The Normandy option, named for the French capitulation of lands to invading Norsemen in the tenth century, meant a sizeable chunk of North East Lincolnshire would be handed over. If the mountain people wanted to build a wall and declare the outside world ghosts they were welcome, but if they wanted sewers and bin collections they’d have to talk taxes. It could be as integrated as circumstances dictated, and they’d be handy to invade the Netherlands if they got bored. Inland from the Port and Town of Grimmingthorpe lay miles of fertile farmland, and slightly further inland laid slightly less fertile farmland where the former mountain families could start again. Right slap bang in the middle were the isolated homesteads of those who accepted government resettlement packages two years previously; they had better land and were eight seasons ahead for their treachery. The air between these and the huge new settlement crackled with tensions which still spark occasionally even now; those families are still marked as not one thing or the other somehow. Over time many newcomers moved to Ming Bay, sowing the seeds of the large commercial aquacultures you can see today, and when they’d made their money they could live anywhere they wanted. By the mid fifties it was a well worn statistic there were more Reivers in Grimmingthorpe than there had ever been on the Humber Mountains, while Saxons with a taste for adventure and low rent popped up around the east end of Humber New Town like weeds; the long established arts quarter there is a direct result of this early bohemian influx.
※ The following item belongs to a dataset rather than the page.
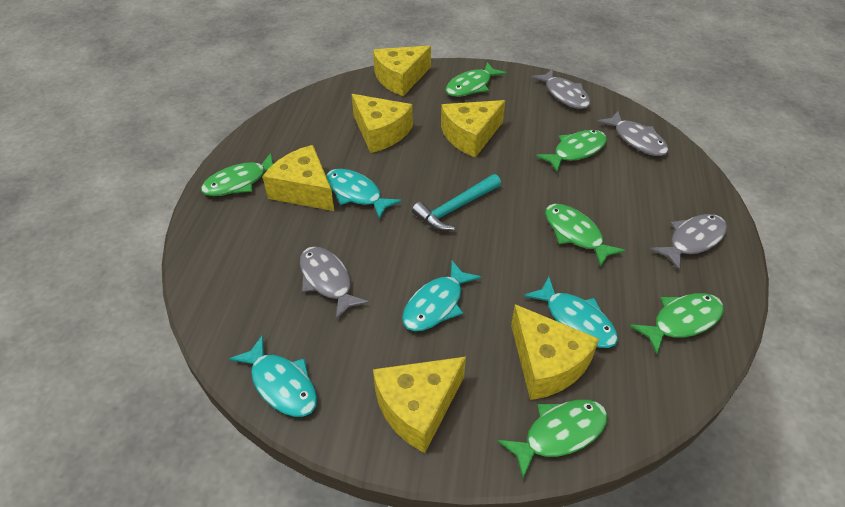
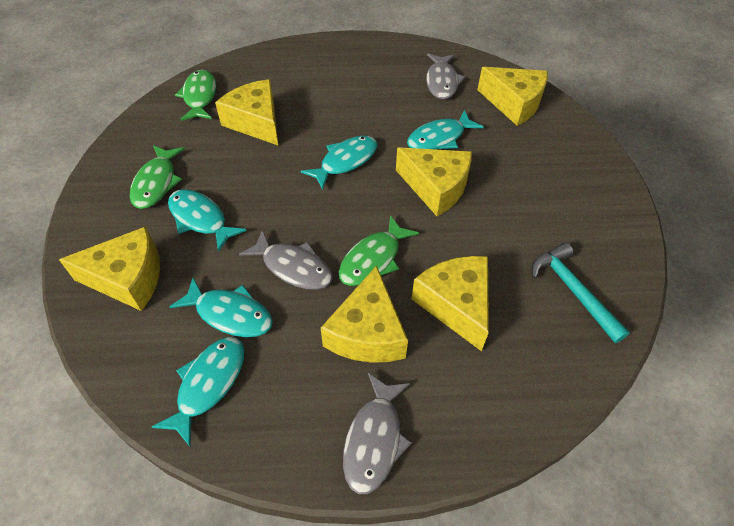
green fish: [201,153,274,196] [446,62,506,97] [498,400,608,478] [536,130,607,172] [545,204,625,267] [630,293,724,355] = 6 -> [130,145,185,209] [175,69,216,121] [339,215,419,286] = 3
grey fish: [300,246,369,320] [531,69,590,109] [597,111,669,156] [650,214,727,270] = 4 -> [239,230,333,290] [343,373,412,494] [426,54,465,99] = 3
turquoise fish: [229,335,317,417] [326,169,401,219] [402,261,481,331] [524,276,618,348] = 4 -> [152,337,244,446] [168,189,247,252] [170,278,273,337] [301,136,377,190] [407,110,484,150] = 5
“Man, let me look at you!” squeals Starbel “What you doing at the Roots, white boy?” Miles arranges to catch up with his colleagues at the hotel, and is led through the people to a union stall where Sha’ and Tracey are working. Starbel’s kids have
overcome their initial shyness, and are peppering Miles with questions.
“Were you really in a band with Mum?”
“Oh yes; your mum was our leader, and everyone had to do what she said!”
“Was Mum pretty and did you want to marry her?”
“Of course! All the men had a big fight about it; the strongest, bravest and most handsome man won, and he became your dad!” The girls cheered, and darted off to congratulate their father on his victory. A boy barely more than a toddler came careening from the multitude; looking over his shoulder instead of where he was going he all but knocked Miles to the ground.
“Sorry mister!” The child looks across the way “Dhaidí!” He runs to a man who hoists him onto broad shoulders. An ancient woman wielding a stout stick and dragging a small girl by the hand huffs into view, angrily yelling something at the pair; Miles doesn’t know if its dialect or another language, but the father hollers back cheerily in English.
“And a merry Roots to you, Grammer Penfold!” Behind their relatives’ backs, the children grin and wave goodbye as they are taken away in opposite directions.
Sha’s marriage too has been blessed and small boys hang from the back of her powered chair, elbowing each other relentlessly and occasionally falling off; Miles realises every fourth person he sees is a child. He’d never noticed children before, not being a parent himself, but now he came to think of it there did seem to be an awful lot of short people around all of a sudden; of his generation most everyone had kids, even Jenny had adopted. What could it all mean?
The Martian Embassy, Port Alpha
September 2251
Emmy calls up Miles from the Pineapple Express.
“Are you still in the mobile unit?”
“Yeah, why?” He’d wrapped up a report on motorcycle racing out at Speedway One some hours ago, but had fence panels to pick up and the new Maximum Media audio visual unit had a usefully high roof. Sean unveiled it barely a week ago, and it’s already transported two beds and a bouncy castle.